━━━━━ RECORDS FOR THIS EXERCISE

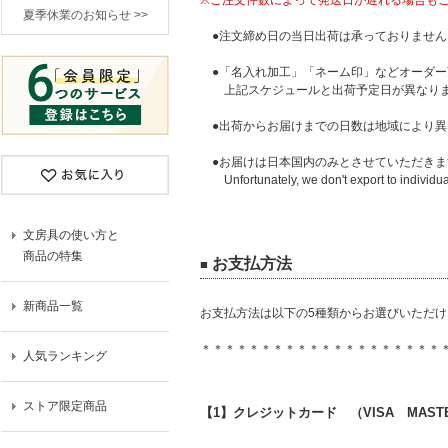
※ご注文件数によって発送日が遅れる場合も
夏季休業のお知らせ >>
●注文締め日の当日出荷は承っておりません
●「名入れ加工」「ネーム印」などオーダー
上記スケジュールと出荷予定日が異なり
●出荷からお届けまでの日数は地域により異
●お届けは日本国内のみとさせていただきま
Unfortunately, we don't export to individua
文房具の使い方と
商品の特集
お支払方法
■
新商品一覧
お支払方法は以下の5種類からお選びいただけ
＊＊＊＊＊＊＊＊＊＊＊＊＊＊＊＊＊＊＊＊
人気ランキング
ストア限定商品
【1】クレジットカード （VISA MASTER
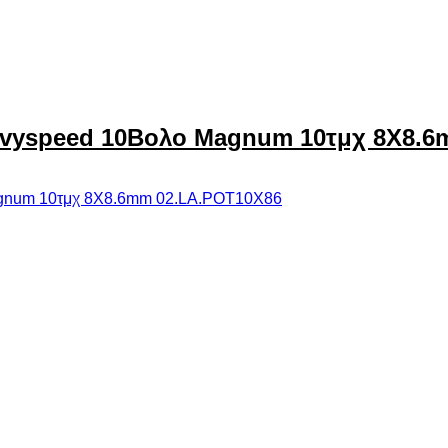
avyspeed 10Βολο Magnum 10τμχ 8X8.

━━━━━━━━━━
━━━━━ RECORDS FOR THIS EXERCISE

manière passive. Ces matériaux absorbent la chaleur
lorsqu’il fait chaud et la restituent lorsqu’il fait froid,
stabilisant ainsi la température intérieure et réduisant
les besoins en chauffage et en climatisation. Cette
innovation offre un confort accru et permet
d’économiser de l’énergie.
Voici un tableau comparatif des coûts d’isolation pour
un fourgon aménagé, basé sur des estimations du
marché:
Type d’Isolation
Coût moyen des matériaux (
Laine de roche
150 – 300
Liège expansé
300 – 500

━━━━━━━━━━

» **DIRECTIVE**
Among the entries above, find the line with "夏季休業のお知らせ >>" and repeat exactly from there through the line with "avyspeed 10Βολο Magnum 10τμχ 8X8.", leaving out the pictures.

» **ANSWER FOR THIS EXERCISE**
夏季休業のお知らせ >>
●注文締め日の当日出荷は承っておりません
●「名入れ加工」「ネーム印」などオーダー
上記スケジュールと出荷予定日が異なり
●出荷からお届けまでの日数は地域により異
●お届けは日本国内のみとさせていただきま
Unfortunately, we don't export to individua
文房具の使い方と
商品の特集
お支払方法
■
新商品一覧
お支払方法は以下の5種類からお選びいただけ
＊＊＊＊＊＊＊＊＊＊＊＊＊＊＊＊＊＊＊＊
人気ランキング
ストア限定商品
【1】クレジットカード （VISA MASTER
avyspeed 10Βολο Magnum 10τμχ 8X8.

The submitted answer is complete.